Cina, l’economia del 2006 verso il primo rallentamento

La crescita potrebbe calare dal 9,2 all’8,5% Esperti divisi

Paolo Stefanato

da Milano

Cresce, non cresce, frena, scoppierà. L’economia della Cina divide statistiche e osservatori. Di ieri alcuni dati, in parte contrastanti: l’istituto governativo di ricerche macroeconomiche ha alzato le stime del Prodotto interno lordo dell’anno in corso, che da una crescita dell’8,8% passa a un più 9,2%; ha chiesto contestualmente un allentamento delle politiche fiscali e monetarie per sostenere la domanda interna in vista di un probabile rallentamento dell’economia per l’anno prossimo. Infatti, come sempre ieri ha riferito il giornale di stato cinese China Securities riportando una stima della Commissione nazionale per lo sviluppo e le riforme, si prevede che l’economia cinese rallenterà nel 2006, con una crescita «solo» dell’8,5%: «Gli investimenti continueranno a essere moderati e le esportazioni scenderanno significativamente, mentre i consumi rallenteranno».
Diverse le stime della banca d’affari Lehman Brothers secondo la quale la dinamica del ciclo cinese quest’anno e nel prossimo andrà meglio di quanto finora stimato. I suoi esperti hanno infatti rivisto al rialzo il Pil del 2005 a più 9,2% (da più 9%) e quello del 2006 a più 8,7% da più 8%.
Gli esperti e le rilevazioni appaiono dunque divisi.

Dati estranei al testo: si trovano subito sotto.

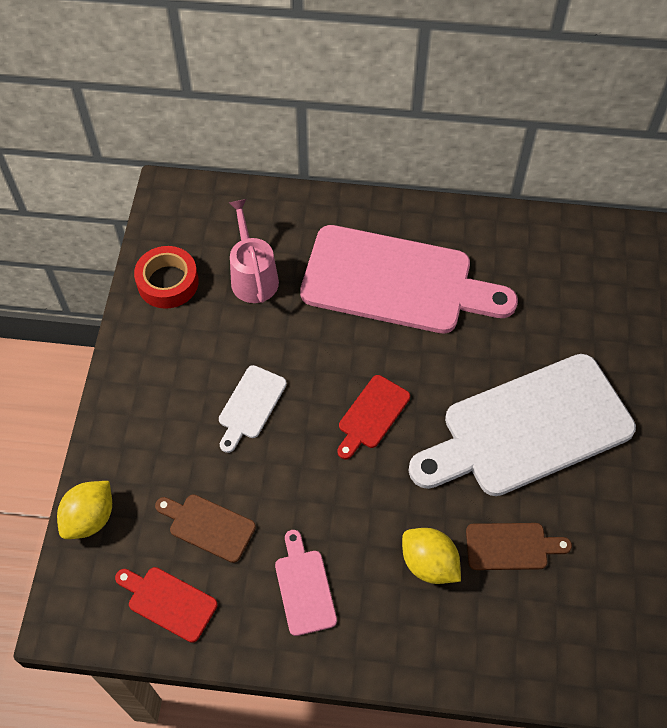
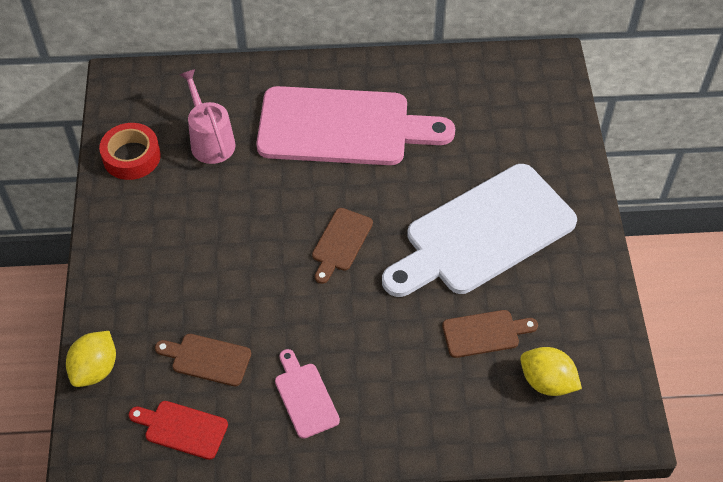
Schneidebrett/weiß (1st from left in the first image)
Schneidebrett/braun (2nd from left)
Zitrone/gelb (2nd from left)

Federico Morgantini, consulente di imprese italiane sul mercato cinese, osserva che è effettivamente avvertibile un calo delle esportazioni, conseguenza di due fattori: la rivalutazione della moneta e le barriere di varia natura (dazi, quote) elevate dall’Europa e da altri Paesi. «In quattro mesi lo yuan - afferma - si è rivalutato di un 10% circa rispetto all’euro, per effetto soprattutto del rafforzamento del dollaro; è vero che il cambio ufficiale è stato svincolato dalla valuta americana, tuttavia il dollaro ha ancora un peso preponderante nel paniere al quale lo yuan è stato agganciato». In più, osserva, intere navi dirette in Europa sono ferme nei porti perchè le merci hanno ormai raggiunto i tetti alle importazioni assegnate.
Per quanto riguarda un possibile rallentamento dei consumi, secondo Morgantini la Cina sta superando, in diversi settori, un «effetto sorpresa» di cui hanno beneficiato i prodotti stranieri; e fa un esempio: «I quantitativi di vino d’importazione che veniva acquistato nel 1999 erano molto superiori a quelli del 2003. E questo vale per molti settori di beni di consumo».